Якоб молча ждет, наслаждаясь завуалированным комплиментом.

– Вы, может, слыхали, – начинает повар, – слыхали о корне женьшеня?

– Слыхал, что женьшень высоко почитают японские аптекари.

– В Батавии один китаец – отличный парень, между прочим – каждый год к отплытию приносит мне ящик женьшеня. Все хорошо и прекрасно, одна беда: в день торгов городская управа взимает с него огромный налог. Мы теряли шесть долей из десяти, пока доктор Маринус не обмолвился, что здесь, в гавани, растет местный женьшень, только он не так ценится. И вот…

– И вот ваш поставщик приносит сюда местный женьшень…

– А уносит, – с легкой гордостью продолжает Гроте, – полную суму китайского.

– А стражники и чиновники, что проводят обыск у Сухопутных ворот, не видят в этом ничего странного?

– Им платят, чтобы не видели. А теперь мой вам вопрос: как поступит управляющий? Насчет этого и насчет всего остального, что вы тут навынюхивали? На Дэдзиме ведь заведено так. Если пресечь все эти мелкие побочные доходы – то и вся Дэдзима прекратится. И не надо прикрываться своим вечным «Это решать господину Ворстенбосу».

– Но это действительно ему решать. – Якоб поднимает щеколду.

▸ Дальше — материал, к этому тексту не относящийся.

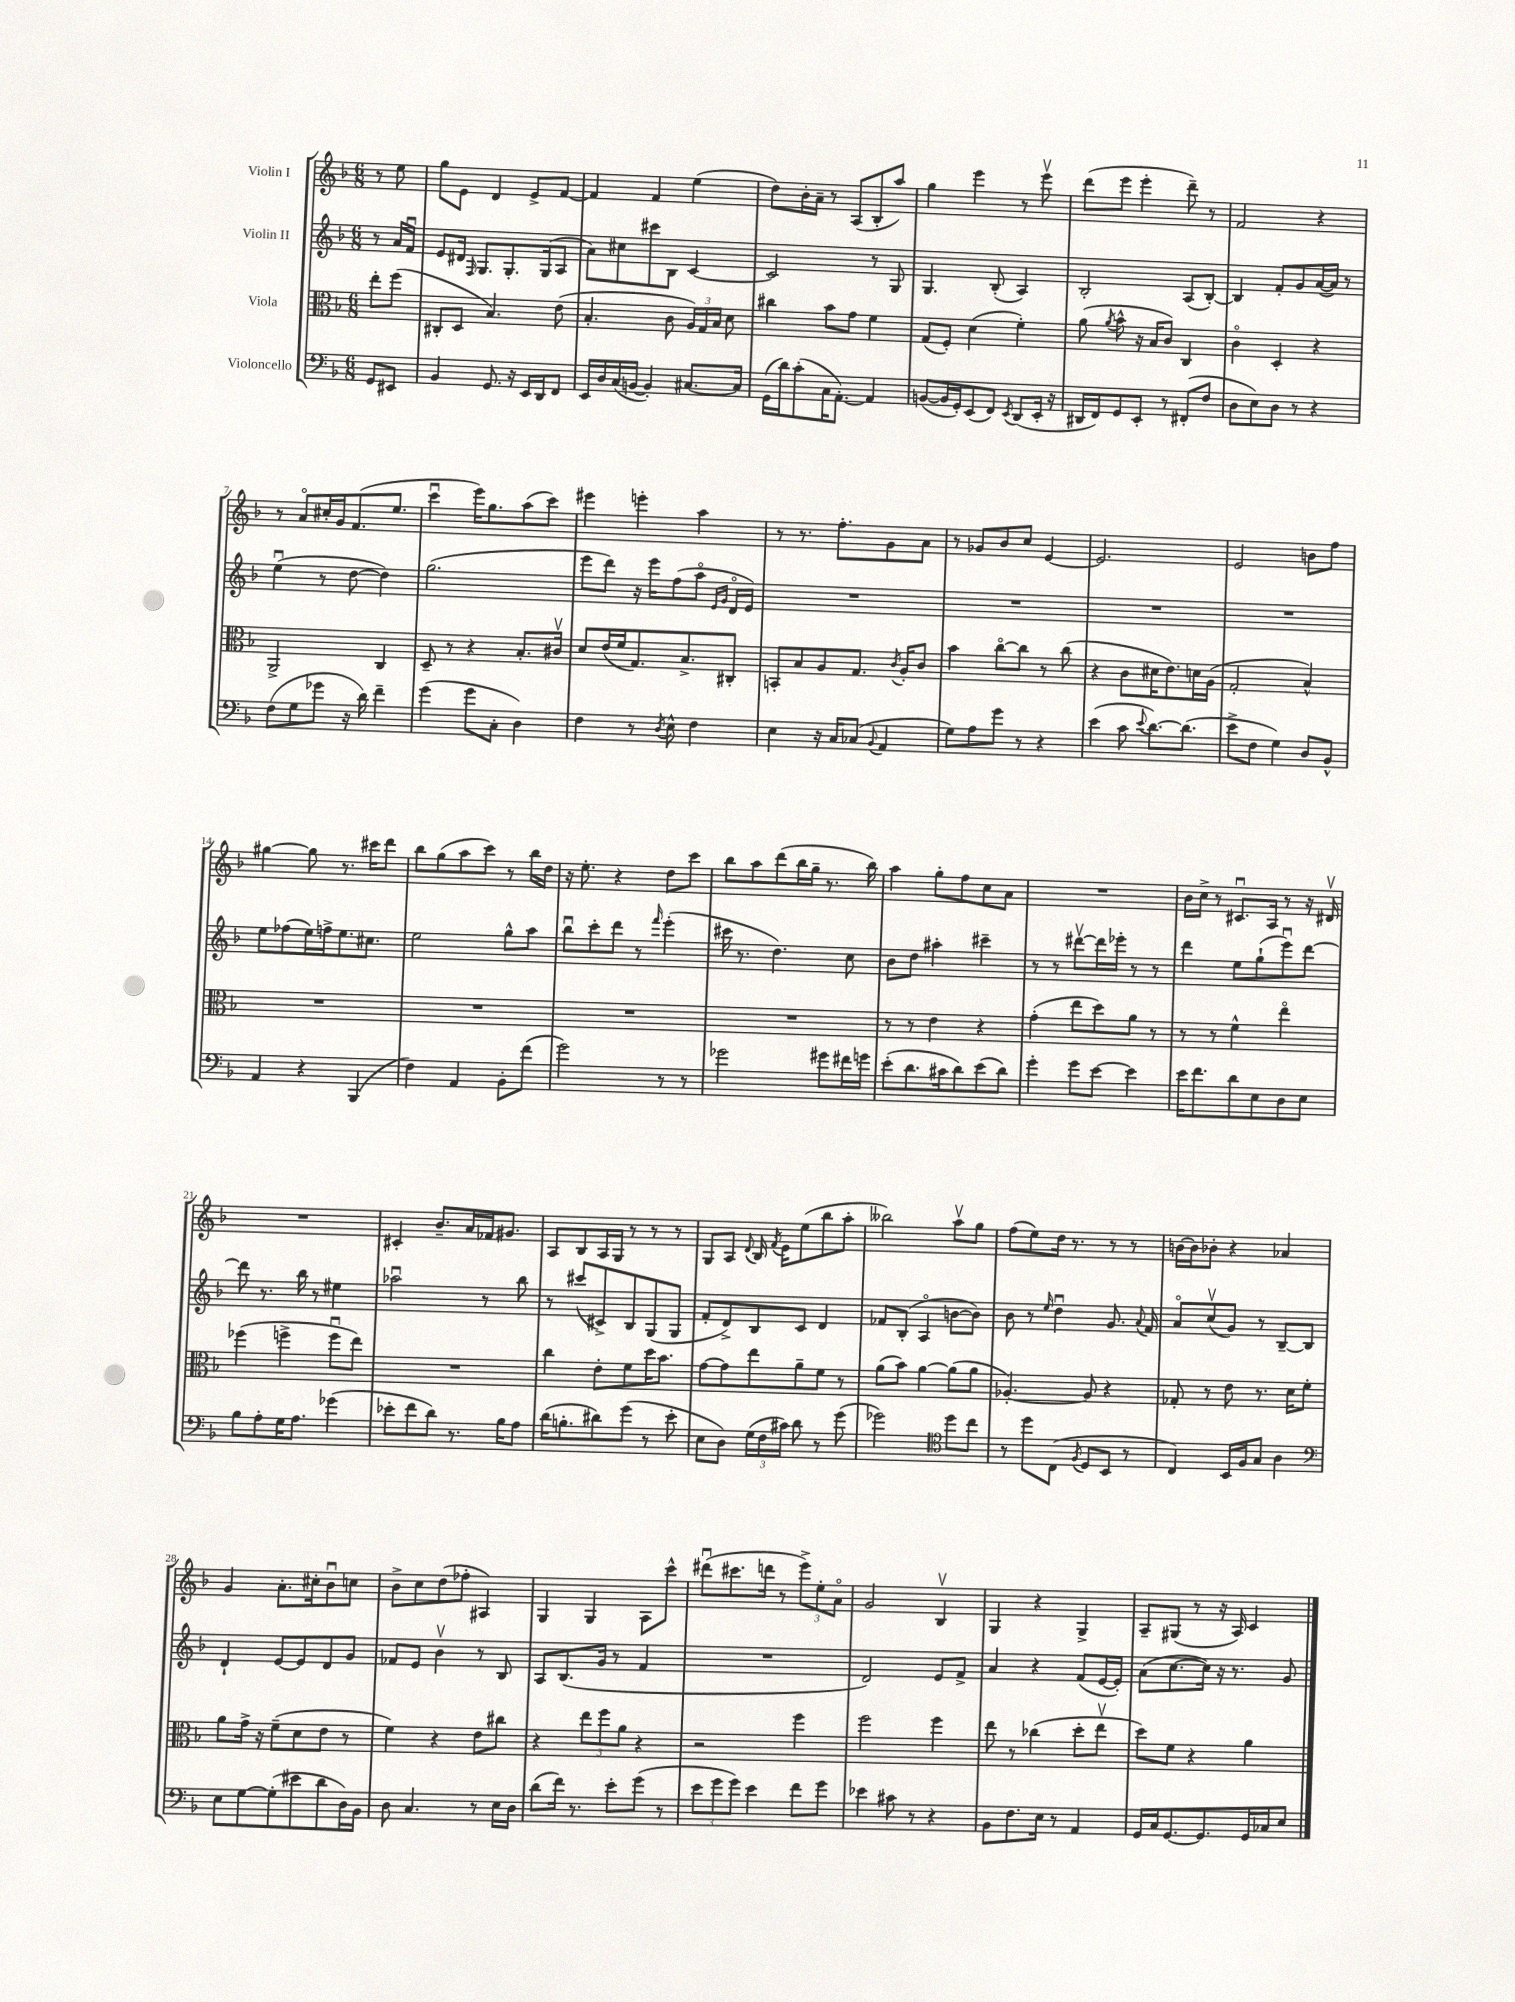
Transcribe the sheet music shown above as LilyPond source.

<<
\new StaffGroup <<
\new Staff = "s0" \with { instrumentName = "Violin I" } {
    \clef treble \key f \major \numericTimeSignature \time 6/8 \partial 4
    \autoBeamOff r8 e''8 |
    g''8[ e'8] d'4 e'8[-> f'8]~ |
    f'4 f'4 e''4( |
    d''8[) bes'16-. a'16]-- r8 a8[( bes8-. a''8]) |
    g''4 e'''4 r8 e'''8\upbow |
    d'''8[( e'''8] e'''4-. d'''8--) r8 |
    f'2 r4 |
    r8 a'8[\flageolet cis''16-. g'16 f'8.( e''8.] |
    c'''4\downbow e'''16[) g''8. a''8( c'''8]) |
    eis'''4 e'''4-. a''4 |
    r8 r8. f''8.[-. g'8 a'8] |
    r8 ges'8[ bes'8 c''8] e'4~ |
    e'2. |
    e'2 b'8[ f''8] |
    gis''4~ gis''8 r8. cis'''16[ d'''8] |
    bes''8[ g''8( a''8 c'''8]) r8 bes''16[ d''16] |
    r16 e''8.-. r4 d''8[ c'''8] |
    bes''8[ a''8 d'''8( bes''16 g''16]-- r8. bes''16) |
    a''4 g''8[-. f''8 c''8 a'8] |
    R2. |
    bes'16[ c''16]-> r8 cis'8.[\downbow a16] r8 r16 dis'16\upbow |
    R2. |
    cis'4-. bes'8.[-- a'16 fes'16 gis'8.] |
    a8[ bes8 a16 g16] r8 r8 r8 |
    g8[ a8] \appoggiatura { d'8 } bes16 \acciaccatura { f'8 } e'16[ e''8( bes''8 a''8]-. |
    beses''2) a''8[\upbow g''8] |
    f''8[( e''8) d''16] r8. r8 r8 |
    b'16[~ b'16 bes'8]-. r4 aes'4 |
    g'4 a'8.[-. cis''16-. bes'8\downbow c''8] |
    bes'8[-> c''8 d''8( fes''8]-. ais4) |
    g4 g4 a8[ c'''8]-^ |
    dis'''8[\downbow( cis'''8. d'''16] r8 \tuplet 3/2 { e'''8[->) e''8-. a'8]\flageolet } |
    g'2 bes4\upbow |
    g4 r4 g4-> |
    a8[-- gis8]( r8 r16 a16) c'4 \bar "|." |
}
\new Staff = "s1" \with { instrumentName = "Violin II" } {
    \clef treble \key f \major \numericTimeSignature \time 6/8 \partial 4
    \autoBeamOff r8 a'16[ f'16]\downbow |
    e'8[ dis'16] \grace { f16 } g8.[ g8.-. g16( a8] |
    a'8[) cis''8 cis'''8 bes8] c'4~ |
    c'2 r8 g8 |
    g4. bes8-.( a4) |
    bes2-. a8[( bes8]~-.) |
    bes4 f'8[-. g'8 a'16~( a'16]) r8 |
    e''4\downbow( r8 d''8~ d''4) |
    g''2.( |
    e'''8[ d'''8]) r16 e'''16[ f''8( a''8]\flageolet \grace { e'16[ g'16] } d'16[\flageolet e'16]) |
    R2. |
    R2. |
    R2. |
    R2. |
    e''8[ fes''8( e''16) f''16-> e''8. cis''8.] |
    e''2 g''8[-^ a''8] |
    bes''8[\downbow c'''8-. d'''8] r8 \grace { f'''16 } e'''4-.( |
    cis'''16 r8. d''4.) c''8 |
    bes'8[ d''8] ais''4-. cis'''4-- |
    r8 r8 dis'''8[~\upbow dis'''16 ees'''16]-. r8 r8 |
    d'''4 e''8[ g''8-!( e'''8\downbow) d'''8]~ |
    d'''8 r8. bes''16 r8 eis''4 |
    aes''2\downbow r8 bes''8 |
    r8 cis'''8[( cis'8->) bes8 g8( g8] |
    f'8[-. d'8->) bes8 c'8] d'4 |
    fes'8[ bes8]-.( a4\flageolet b'8[~ b'8]) |
    bes'8 r8 \grace { e''16 } d''4\downbow g'8. \appoggiatura { a'8 } f'16 |
    a'8[\flageolet c''8\upbow( g'8]) r8 bes8[~-- bes8] |
    d'4-! e'8[~ e'8 d'8 g'8] |
    fes'8[ e'8] bes'4\upbow r8 bes8 |
    a8[ bes8.( g'16] r8 f'4 |
    R2. |
    d'2) e'8[ f'8]-> |
    a'4 r4 f'8[( e'16~ e'16]-.) |
    a'8[( c''8.~ c''16]) r16 r8. g'8 \bar "|." |
}
\new Staff = "s2" \with { instrumentName = "Viola" } {
    \clef alto \key f \major \numericTimeSignature \time 6/8 \partial 4
    \autoBeamOff e''8[-. f''8]( |
    cis8[-. d8] bes4.) e'8( |
    bes4.-. c'8 \tuplet 3/2 { a16[) g16 bes16] } d'8 |
    cis''4 bes'8[ g'8] f'4 |
    g8[( f8]-.) d'4( f'4-.) |
    a'8( \acciaccatura { a'8 } bes'8-^ r16 bes16[ c'8]) c4 |
    c'4\flageolet d4-. r4 |
    a,2-> c4 |
    d8-- r8 r4 bes8.[-. cis'16]\upbow |
    d'8[ e'16( f'16 g8.) bes8.-> cis8]-. |
    b,8[-. bes8 a8 g8.] \acciaccatura { c'8 } a16[-. c'8] |
    bes'4 c''8[~\flageolet c''8] r8 c''8( |
    r4 c'8[ dis'16 e'8.) d'16 a16]( |
    g2-. bes4-^) |
    R2. |
    R2. |
    R2. |
    R2. |
    r8 r8 e'4 r4 |
    g'4-.( e''8[ d''8) a'8] r8 |
    r8 r8 f'4-^ e''4\flageolet |
    fes''4( f''4-> f''8[\downbow e''8]) |
    R2. |
    c''4 e'8[-. f'8 d''16 bes'8.] |
    g'8[~ g'8 e''8 a'8-- f'8] r8 |
    a'8[( bes'8]) a'4~ a'8[( a'8] |
    aes4.~-.) aes8 r4 |
    ges8-. r8 e'8 r8. d'16[ f'8]-. |
    a'8[ g'16]-> r16 f'8[--( d'8 e'8] r8 |
    f'4) r4 e'8[ cis''8] |
    r4 \tuplet 3/2 { e''8[ f''8 a'8] } r4 |
    r2 f''4 |
    f''2 f''4 |
    e''8 r8 ces''4( d''8[-. e''8]\upbow |
    d''8[) f'8] r4 a'4 \bar "|." |
}
\new Staff = "s3" \with { instrumentName = "Violoncello" } {
    \clef bass \key f \major \numericTimeSignature \time 6/8 \partial 4
    \autoBeamOff g,8[ eis,8] |
    bes,4 g,8. r16 e,16[ d,16 f,8] |
    e,16[ d16 c16( b,16]~ b,4-.) cis8.[~ cis16] |
    g,16[( d'16) c'8-.( c16 a,8.]~-.) a,4 |
    b,8[~( b,16 g,16-.) e,8( f,8]) \acciaccatura { e,8 } d,8[( e,16]-. r16 |
    dis,16[ f,16) g,8 e,8]-. r8 fis,8[-.( f8] |
    d8[ e8) d8] r8 r4 |
    f8[( g8 ges'8] r16 d'16) f'4-- |
    g'4( g'8[ c8]-. d4) |
    f4 r8 \acciaccatura { d8 } e8-^ f4 |
    e4 r16 c16[ ces8]( \appoggiatura { bes,8 } a,4 |
    g8[) a8 g'8] r8 r4 |
    e'4( c'8 \appoggiatura { e'8 } d'8.[~) d'8.]( |
    e'8[-> f8] g4) d8[ bes,8]-^ |
    a,4 r4 bes,,4( |
    f4) a,4 bes,8[-. f'8]( |
    g'2) r8 r8 |
    ges'2 gis'8[ fis'16 g'16] |
    e'8[-.( d'8. cis'16 d'8) e'8( d'8]) |
    g'4-. g'8[ e'8]~ e'4 |
    e'16[ f'8. d'8 e8 d8 e8] |
    bes8[ a8-. g16 a8.] ges'4( |
    ees'8[-. f'8 d'8]) r8. bes16[ a8] |
    d'16[( b8.-. dis'8) g'8]( r8 e'8-. |
    e8[ d8]) \tuplet 3/2 { g16[( f16 cis'16]) } d'8 r8 g'8( |
    ges'2) \clef tenor d''8[ c''8] |
    r8 d''8[ c8]( \acciaccatura { f8 } d8[ bes,8] r8 |
    c4) bes,16[ f16 g8] a4 |
    \clef bass e8[ g8~ g8-.( eis'8 d'8 d16) bes,16] |
    d8 c4. r8 e16[ d16] |
    d'8[( f'16]) r8. e'8[-. g'8]( r8 |
    \tuplet 3/2 { e'8[ g'8 g'8]) } e'4 f'8[ g'8] |
    ees'4 cis'8 r8 r4 |
    bes,8[ f8. e16] r8 a,4 |
    g,16[ c16 g,8.~ g,8. g,16 ces16 e8] \bar "|." |
}
>>
>>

– Неправильно – так! – Гроте придерживает щеколду рукой. – Несправедливо! Только что у нас «Частная торговля убивает Компанию», а через минуту – «Я своих не выдаю». Нельзя, чтоб и винный погреб нетронутый, и жена пьяная без задних ног!

– Торгуйте честно, только и всего, – отвечает Якоб. – И не будет никаких трудных противоречий.

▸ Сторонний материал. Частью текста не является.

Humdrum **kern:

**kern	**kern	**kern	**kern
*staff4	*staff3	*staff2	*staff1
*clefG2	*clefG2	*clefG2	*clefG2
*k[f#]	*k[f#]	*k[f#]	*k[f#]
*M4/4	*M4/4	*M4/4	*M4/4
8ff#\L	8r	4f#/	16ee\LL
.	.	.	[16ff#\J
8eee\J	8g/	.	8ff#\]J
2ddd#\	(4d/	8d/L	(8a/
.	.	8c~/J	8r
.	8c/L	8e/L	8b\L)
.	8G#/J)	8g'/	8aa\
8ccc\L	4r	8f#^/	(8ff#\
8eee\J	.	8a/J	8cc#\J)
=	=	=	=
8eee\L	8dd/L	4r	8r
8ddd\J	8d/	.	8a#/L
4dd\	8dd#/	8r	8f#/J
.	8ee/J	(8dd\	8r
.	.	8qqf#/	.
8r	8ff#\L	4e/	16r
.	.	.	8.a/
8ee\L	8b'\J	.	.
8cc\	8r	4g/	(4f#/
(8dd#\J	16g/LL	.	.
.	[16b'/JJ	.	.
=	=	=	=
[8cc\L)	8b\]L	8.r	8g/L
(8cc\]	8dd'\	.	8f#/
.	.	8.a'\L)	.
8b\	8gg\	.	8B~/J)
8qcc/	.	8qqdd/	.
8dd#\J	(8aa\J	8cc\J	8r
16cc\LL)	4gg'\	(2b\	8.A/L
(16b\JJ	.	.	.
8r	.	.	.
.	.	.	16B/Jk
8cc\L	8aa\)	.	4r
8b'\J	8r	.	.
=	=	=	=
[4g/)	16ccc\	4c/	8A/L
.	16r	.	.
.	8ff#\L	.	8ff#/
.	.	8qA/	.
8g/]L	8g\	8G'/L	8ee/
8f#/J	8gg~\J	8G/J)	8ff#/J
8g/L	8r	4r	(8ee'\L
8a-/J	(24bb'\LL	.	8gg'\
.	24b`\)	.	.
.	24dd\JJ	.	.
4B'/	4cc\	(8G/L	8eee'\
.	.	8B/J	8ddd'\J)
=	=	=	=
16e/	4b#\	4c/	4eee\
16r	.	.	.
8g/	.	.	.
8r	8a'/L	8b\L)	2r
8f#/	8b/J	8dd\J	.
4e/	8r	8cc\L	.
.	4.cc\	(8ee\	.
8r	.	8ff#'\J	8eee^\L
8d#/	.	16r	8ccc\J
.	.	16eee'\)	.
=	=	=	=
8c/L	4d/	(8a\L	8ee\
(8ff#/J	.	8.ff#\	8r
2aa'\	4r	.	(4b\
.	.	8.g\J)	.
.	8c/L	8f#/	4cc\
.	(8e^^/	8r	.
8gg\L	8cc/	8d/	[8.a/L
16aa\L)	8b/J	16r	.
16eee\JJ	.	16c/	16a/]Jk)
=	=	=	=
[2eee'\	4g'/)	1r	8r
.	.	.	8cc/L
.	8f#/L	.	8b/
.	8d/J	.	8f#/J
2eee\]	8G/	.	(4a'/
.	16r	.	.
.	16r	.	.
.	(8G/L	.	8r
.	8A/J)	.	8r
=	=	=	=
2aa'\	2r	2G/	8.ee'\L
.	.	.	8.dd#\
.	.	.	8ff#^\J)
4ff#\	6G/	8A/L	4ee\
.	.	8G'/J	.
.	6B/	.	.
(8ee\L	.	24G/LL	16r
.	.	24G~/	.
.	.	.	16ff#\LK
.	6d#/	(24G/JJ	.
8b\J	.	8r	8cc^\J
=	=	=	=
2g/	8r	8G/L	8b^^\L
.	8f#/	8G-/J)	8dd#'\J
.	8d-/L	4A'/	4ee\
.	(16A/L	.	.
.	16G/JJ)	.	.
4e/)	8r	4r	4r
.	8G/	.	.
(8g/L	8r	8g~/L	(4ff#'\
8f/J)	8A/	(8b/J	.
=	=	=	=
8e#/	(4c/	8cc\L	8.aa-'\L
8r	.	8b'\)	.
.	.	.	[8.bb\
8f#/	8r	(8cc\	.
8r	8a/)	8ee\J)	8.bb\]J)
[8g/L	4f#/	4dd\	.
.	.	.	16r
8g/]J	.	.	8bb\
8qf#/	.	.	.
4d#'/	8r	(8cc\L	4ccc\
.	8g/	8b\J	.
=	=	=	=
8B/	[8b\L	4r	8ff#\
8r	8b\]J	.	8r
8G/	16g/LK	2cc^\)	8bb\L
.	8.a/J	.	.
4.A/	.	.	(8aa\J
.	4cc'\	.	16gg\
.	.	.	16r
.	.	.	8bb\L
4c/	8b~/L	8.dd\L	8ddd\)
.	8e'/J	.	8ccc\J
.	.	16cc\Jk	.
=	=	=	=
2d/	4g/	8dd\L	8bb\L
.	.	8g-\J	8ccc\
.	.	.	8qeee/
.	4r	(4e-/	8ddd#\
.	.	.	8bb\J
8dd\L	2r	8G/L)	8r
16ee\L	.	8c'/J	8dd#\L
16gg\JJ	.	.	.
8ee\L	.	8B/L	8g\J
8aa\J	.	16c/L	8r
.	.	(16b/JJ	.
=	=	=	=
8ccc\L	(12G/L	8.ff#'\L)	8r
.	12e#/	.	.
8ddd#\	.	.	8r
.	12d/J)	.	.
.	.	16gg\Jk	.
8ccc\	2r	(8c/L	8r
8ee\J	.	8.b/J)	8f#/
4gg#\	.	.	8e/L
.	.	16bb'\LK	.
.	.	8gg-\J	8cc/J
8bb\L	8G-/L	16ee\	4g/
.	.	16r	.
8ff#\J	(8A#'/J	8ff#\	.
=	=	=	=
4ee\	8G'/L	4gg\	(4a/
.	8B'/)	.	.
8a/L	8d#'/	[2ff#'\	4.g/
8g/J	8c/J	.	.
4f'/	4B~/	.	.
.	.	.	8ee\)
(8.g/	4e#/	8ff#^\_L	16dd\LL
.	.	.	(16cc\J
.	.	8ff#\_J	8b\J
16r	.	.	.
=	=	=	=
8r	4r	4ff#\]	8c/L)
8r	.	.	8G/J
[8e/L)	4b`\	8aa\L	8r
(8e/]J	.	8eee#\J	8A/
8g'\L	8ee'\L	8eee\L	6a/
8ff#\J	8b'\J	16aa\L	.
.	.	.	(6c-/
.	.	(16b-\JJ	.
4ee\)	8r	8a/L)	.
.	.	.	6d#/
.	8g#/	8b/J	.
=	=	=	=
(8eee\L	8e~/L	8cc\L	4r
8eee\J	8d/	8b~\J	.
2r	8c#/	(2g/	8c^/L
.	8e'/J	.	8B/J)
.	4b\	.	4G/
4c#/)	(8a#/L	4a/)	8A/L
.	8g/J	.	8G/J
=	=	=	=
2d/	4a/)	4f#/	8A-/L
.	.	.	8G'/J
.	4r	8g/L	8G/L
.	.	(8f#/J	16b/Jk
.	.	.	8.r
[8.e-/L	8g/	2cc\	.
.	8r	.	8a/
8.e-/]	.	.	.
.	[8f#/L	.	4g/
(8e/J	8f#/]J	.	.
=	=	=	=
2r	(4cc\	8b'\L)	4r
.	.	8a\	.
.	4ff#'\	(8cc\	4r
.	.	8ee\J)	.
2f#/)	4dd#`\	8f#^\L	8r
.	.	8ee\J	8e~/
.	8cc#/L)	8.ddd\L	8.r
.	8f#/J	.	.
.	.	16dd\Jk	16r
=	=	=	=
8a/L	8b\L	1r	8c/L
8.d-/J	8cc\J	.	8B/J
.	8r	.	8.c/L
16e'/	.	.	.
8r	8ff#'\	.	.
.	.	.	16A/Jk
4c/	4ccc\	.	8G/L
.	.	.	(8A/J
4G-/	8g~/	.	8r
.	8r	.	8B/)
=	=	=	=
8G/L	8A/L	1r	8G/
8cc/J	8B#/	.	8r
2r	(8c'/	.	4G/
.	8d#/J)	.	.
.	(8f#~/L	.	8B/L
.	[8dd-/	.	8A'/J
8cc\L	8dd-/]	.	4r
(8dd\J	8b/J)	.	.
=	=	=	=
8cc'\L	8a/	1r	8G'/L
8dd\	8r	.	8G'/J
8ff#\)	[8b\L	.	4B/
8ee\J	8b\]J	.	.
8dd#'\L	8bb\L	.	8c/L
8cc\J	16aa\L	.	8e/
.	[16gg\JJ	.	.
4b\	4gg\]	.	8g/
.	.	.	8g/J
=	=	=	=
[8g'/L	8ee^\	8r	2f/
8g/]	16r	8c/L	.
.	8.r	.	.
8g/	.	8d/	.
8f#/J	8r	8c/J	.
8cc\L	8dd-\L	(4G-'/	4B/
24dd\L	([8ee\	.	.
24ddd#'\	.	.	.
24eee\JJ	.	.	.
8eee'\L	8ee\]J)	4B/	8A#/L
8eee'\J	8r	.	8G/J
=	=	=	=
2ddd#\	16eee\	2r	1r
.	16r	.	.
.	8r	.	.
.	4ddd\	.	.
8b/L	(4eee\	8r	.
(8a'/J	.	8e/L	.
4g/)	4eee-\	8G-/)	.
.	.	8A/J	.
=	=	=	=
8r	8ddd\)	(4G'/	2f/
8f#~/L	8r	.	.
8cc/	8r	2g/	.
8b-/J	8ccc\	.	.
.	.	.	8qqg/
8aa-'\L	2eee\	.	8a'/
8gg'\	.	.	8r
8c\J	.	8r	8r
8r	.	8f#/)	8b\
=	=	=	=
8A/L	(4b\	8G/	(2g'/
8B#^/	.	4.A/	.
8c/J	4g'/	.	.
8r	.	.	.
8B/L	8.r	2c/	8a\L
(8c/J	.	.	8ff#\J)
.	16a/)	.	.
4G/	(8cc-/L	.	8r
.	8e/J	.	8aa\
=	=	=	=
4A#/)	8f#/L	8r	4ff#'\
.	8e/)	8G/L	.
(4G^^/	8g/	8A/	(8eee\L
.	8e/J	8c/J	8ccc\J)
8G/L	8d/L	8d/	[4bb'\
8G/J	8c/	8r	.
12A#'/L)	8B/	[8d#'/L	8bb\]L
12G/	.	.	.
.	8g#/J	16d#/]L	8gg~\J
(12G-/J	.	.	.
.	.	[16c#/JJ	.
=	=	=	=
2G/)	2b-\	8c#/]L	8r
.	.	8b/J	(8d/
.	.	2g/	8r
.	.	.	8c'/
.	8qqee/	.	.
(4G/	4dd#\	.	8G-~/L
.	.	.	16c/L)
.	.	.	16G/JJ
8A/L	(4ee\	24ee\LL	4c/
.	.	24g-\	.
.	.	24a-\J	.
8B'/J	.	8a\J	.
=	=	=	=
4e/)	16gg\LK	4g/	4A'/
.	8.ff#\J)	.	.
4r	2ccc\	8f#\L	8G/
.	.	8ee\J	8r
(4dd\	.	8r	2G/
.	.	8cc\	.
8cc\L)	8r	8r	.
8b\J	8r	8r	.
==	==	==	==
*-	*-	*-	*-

– Если торговать «честно», всей прибыли будет с картофельную шелуху!

– Господин Гроте, не я составляю правила Компании.

– Зато грязную работу для Компании делать беретесь очень даже охотно!

– Я верен приказам. А теперь откройте дверь, если только не намерены захватить в плен служащего Компании!

– Верность – это как будто просто, – говорит Ари Гроте. – А на самом деле – нет.

IX. Комната писаря де Зута в Высоком доме

Утро воскресенья, 15 сентября 1799 г.

Якоб, сняв половицу, вытаскивает из тайника фамильную Псалтирь и становится на колени в углу, где он молится каждую ночь. Прижимается носом к щели между корешком и обложкой, вдыхает сыроватый запах жилища домбуржского священника. Сразу вспоминаются воскресные утра, когда местные жители, бросая вызов ледяному январскому ветру, бредут по мощенной булыжником главной улице к церкви; пасхальные воскресенья, когда солнце греет бледные спины мальчишек, удравших бездельничать к заливу; осенние воскресенья, когда звонарь взбирается на колокольню и звон разносится над морем в густом тумане; воскресенья короткого зеландского лета, когда от модисток Мидделбурга присылают новые фасоны шляпок; и Троицын день, когда Якоб высказал дядюшке свою мысль: как один человек может быть пастором де Зутом из Домбурга, и в то же время «моим и Гертье дядей», и в то же время «маминым братом», так, мол, и Господь триедин: Бог Отец, Бог Сын и Бог Дух Святой. Наградой ему стал единственный за всю жизнь поцелуй дядюшки – безмолвный и уважительный, вот сюда, в лоб.